OPINION OF THE COURT
Memorandum.
The order of the Appellate Division should be affirmed.
Through the introduction of the defendant’s statements to the undercover officer, the People presented a prima facie case that defendant arranged a meeting between the officer and a dealer in illegal licenses, that there was an illicit agreement constituting a felony, that defendant was very familiar with the workings of it and that the defendant intended to be paid for his referral. Once the prima facie case was established, the People could introduce the statements of the dealer to bolster other proof of the defendant’s membership in the conspiracy (People v Ardito, 86 AD2d 144, affd 58 NY2d 842; People v Sanders, 56 NY2d 51, 62; People v Berkowitz, 50 NY2d 333, 341; People v Salko, 47 NY2d 230, 240, remittitur amended 47 NY2d 1010; Barker, Evidence, 34 Syracuse L Rev 261, 289).
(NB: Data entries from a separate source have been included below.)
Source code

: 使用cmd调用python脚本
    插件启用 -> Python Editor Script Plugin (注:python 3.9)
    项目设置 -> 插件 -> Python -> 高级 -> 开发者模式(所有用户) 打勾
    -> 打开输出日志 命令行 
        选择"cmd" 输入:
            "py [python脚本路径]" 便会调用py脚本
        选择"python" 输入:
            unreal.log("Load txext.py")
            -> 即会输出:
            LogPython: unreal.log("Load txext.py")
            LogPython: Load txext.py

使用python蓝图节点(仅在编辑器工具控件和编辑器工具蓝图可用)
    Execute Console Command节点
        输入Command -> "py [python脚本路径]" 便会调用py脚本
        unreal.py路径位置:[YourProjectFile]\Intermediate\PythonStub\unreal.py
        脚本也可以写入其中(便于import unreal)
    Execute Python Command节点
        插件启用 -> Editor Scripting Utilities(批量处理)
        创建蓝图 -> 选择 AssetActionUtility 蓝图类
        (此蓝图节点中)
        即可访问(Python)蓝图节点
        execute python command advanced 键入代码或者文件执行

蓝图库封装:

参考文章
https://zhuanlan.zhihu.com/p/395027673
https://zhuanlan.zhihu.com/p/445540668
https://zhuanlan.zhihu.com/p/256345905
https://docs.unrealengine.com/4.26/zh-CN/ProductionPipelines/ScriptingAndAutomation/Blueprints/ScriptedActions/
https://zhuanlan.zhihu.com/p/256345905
Taken in the light most favorable to the People, this evidence was sufficient to submit the charge of conspiracy in the fifth degree to the jury (Penal Law § 105.05; People v Berkowitz, supra; People v Salko, supra; People v Rastelli, 37 NY2d 240, cert denied 423 US 995; cf. People v Ardito, supra; People v Malagon, 50 NY2d 954).
Furthermore, there is no substance to the defendant’s claim that the Trial Judge abused his discretion in electing not to charge entrapment. The defendant was neither actively induced to engage in criminal activity (see, e.g., People v Thompson, 47 NY2d 940; People v Mapp, 47 NY2d 939; People v Seale, 47 NY2d 923), nor was any evidence presented suggesting that the defendant had no predisposition to commit this crime (e.g., People v McGee, 49 NY2d 48, cert denied sub nom. Quamina v New York, 446 US 942; 1 CJI [NY] 40.05, at 924).
Chief Judge Wachtler and Judges Meyer, Simons, Kaye, Alexander, Titone and Hancock, Jr., concur.
On review of submissions pursuant to section 500.4 of the Rules of the Court of Appeals (22 NYCRR 500.4), order affirmed in a memorandum.